Eyes wide open, head above the covers. He can’t sleep. The alcohol in his blood compounded with his proximity to Anna has sent his heart rate into a gallop. He then senses something or someone in the room with him. He turns to peer through the darkness.
Shadows flutter from the floor to the hall outside. Movement, perhaps someone padding down the hall, sneaking about, spying on him. He takes a few deep breaths and climbs out of bed, fumbling for his clothes, half-dressing and leaving the room for the h
all and back toward Anna’s bedroom.
He enters and approaches the bed. It’s vacant. He knew it would be. He touches the sheets and absorbs her residual warmth while listening to the rain. It seems to beckon Stelson. He leaves her room and heads downstairs.

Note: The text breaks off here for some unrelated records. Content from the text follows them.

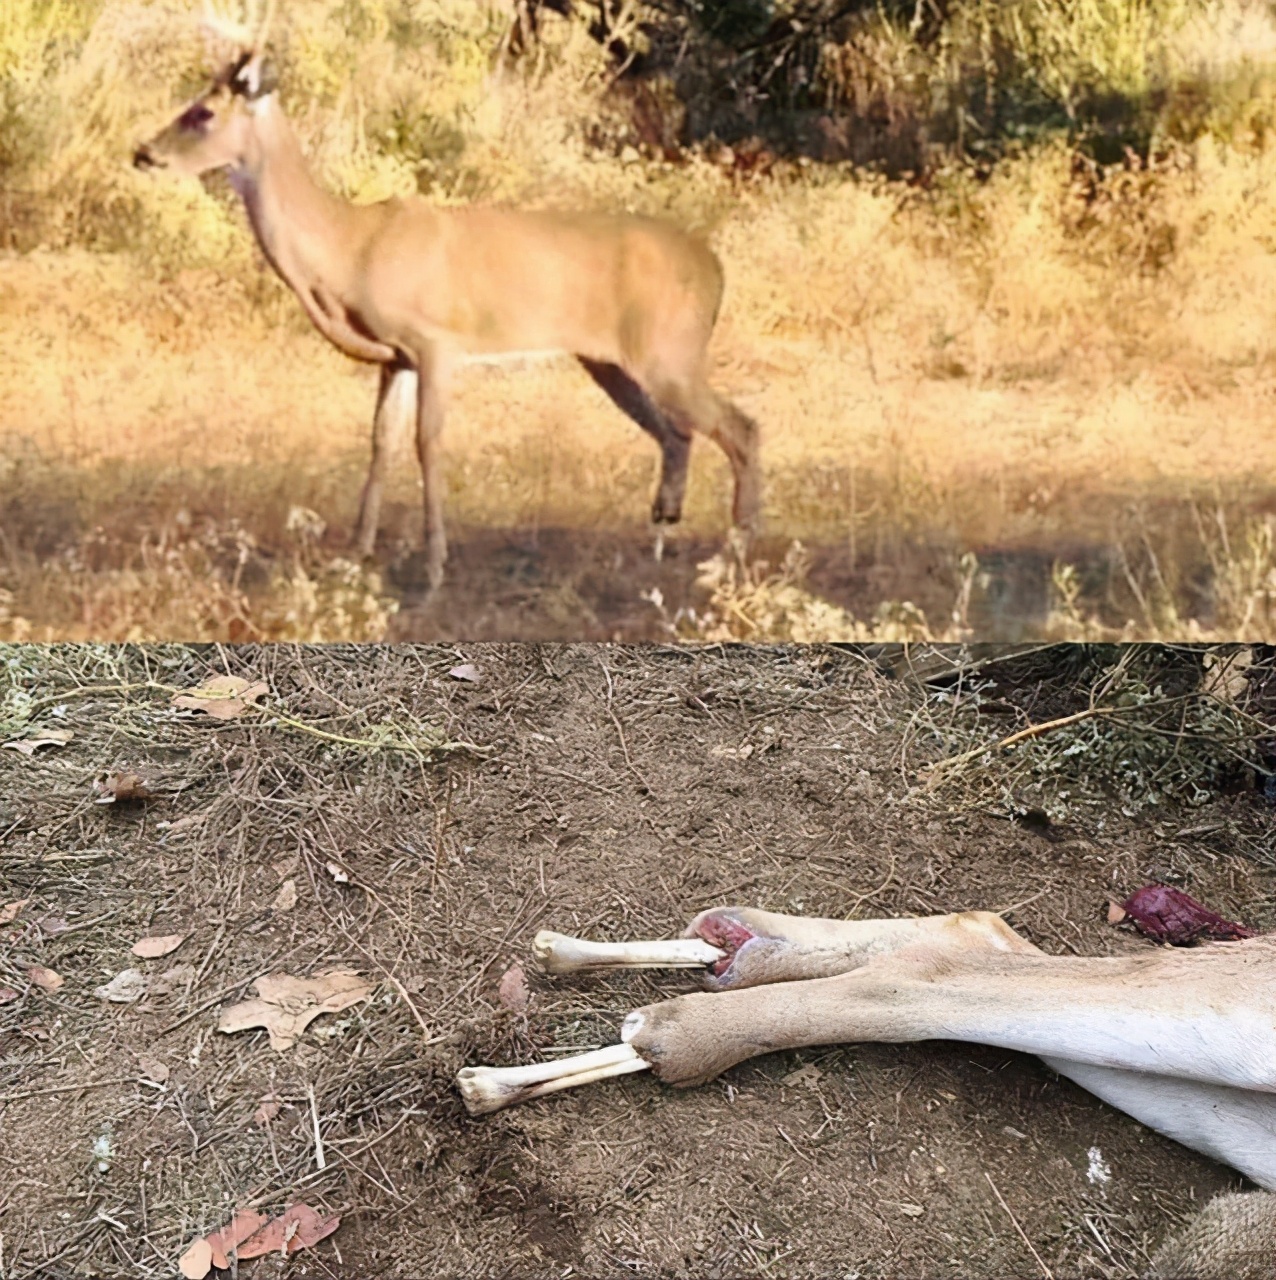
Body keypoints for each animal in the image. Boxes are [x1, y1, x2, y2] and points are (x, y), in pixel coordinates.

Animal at [133, 0, 762, 588]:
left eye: (202, 112)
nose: (143, 153)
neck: (349, 248)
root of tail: (716, 267)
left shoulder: (436, 340)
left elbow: (427, 441)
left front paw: (434, 564)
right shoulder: (396, 358)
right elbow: (380, 440)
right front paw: (357, 551)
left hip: (668, 350)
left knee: (742, 427)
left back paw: (737, 554)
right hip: (610, 361)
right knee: (678, 433)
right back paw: (663, 535)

Kenny and Tilman have passed out in the leather chairs. Stelson weighs them up from the hall. He glances at the empty whisky bottle and imagines impaling each of them with a shard.
The bloody aftermath.
Stelson bathing in it.
Rapture.
He reins in the fantasy and moves on, passing through a living room and out into the garden via the half-open French doors.
He sees her dark outline. She’s standing near the pool.
As he gets closer, his perspective seems to alter, as though there was some interruption in the proceedings, some molten green flashes of rebooted memory inserted into the night and his view of the world–brief flashes of a woman standing in the same position as Anna. There is no rain. It’s the same view but from lower down.
It has to be a child’s viewpoint.
The vision is so brief and jarring. The woman half-turns–it’s Anna’s mother. She looks wasted, her face somewhat crooked with a broken stare, and wearing a long black gown that is either a nightdress or formal eveningwear. It’s hard to tell.
Then it’s over like inverse radio interference, as though it had never happened. The crackled green vision, accompanying silence are replaced by the chatter of pouring rain, and the view of the world is clear again.
Stelson is now directly behind Anna, her back to him. She’s seemingly entranced by the rapid plip-plopping of rain drops on the surface of the pool–a miniature meteor shower.
She’s soaked to the skin.
“I’ve been here before, haven’t I?” Stelson probes.
Anna sniffs.
“When I was just a kid?”
“You were never just a kid.”
He imagines pushing her into the pool for fun or to shut her up. He can’t decide which. He hates this hostility and craves her warmth and acceptance.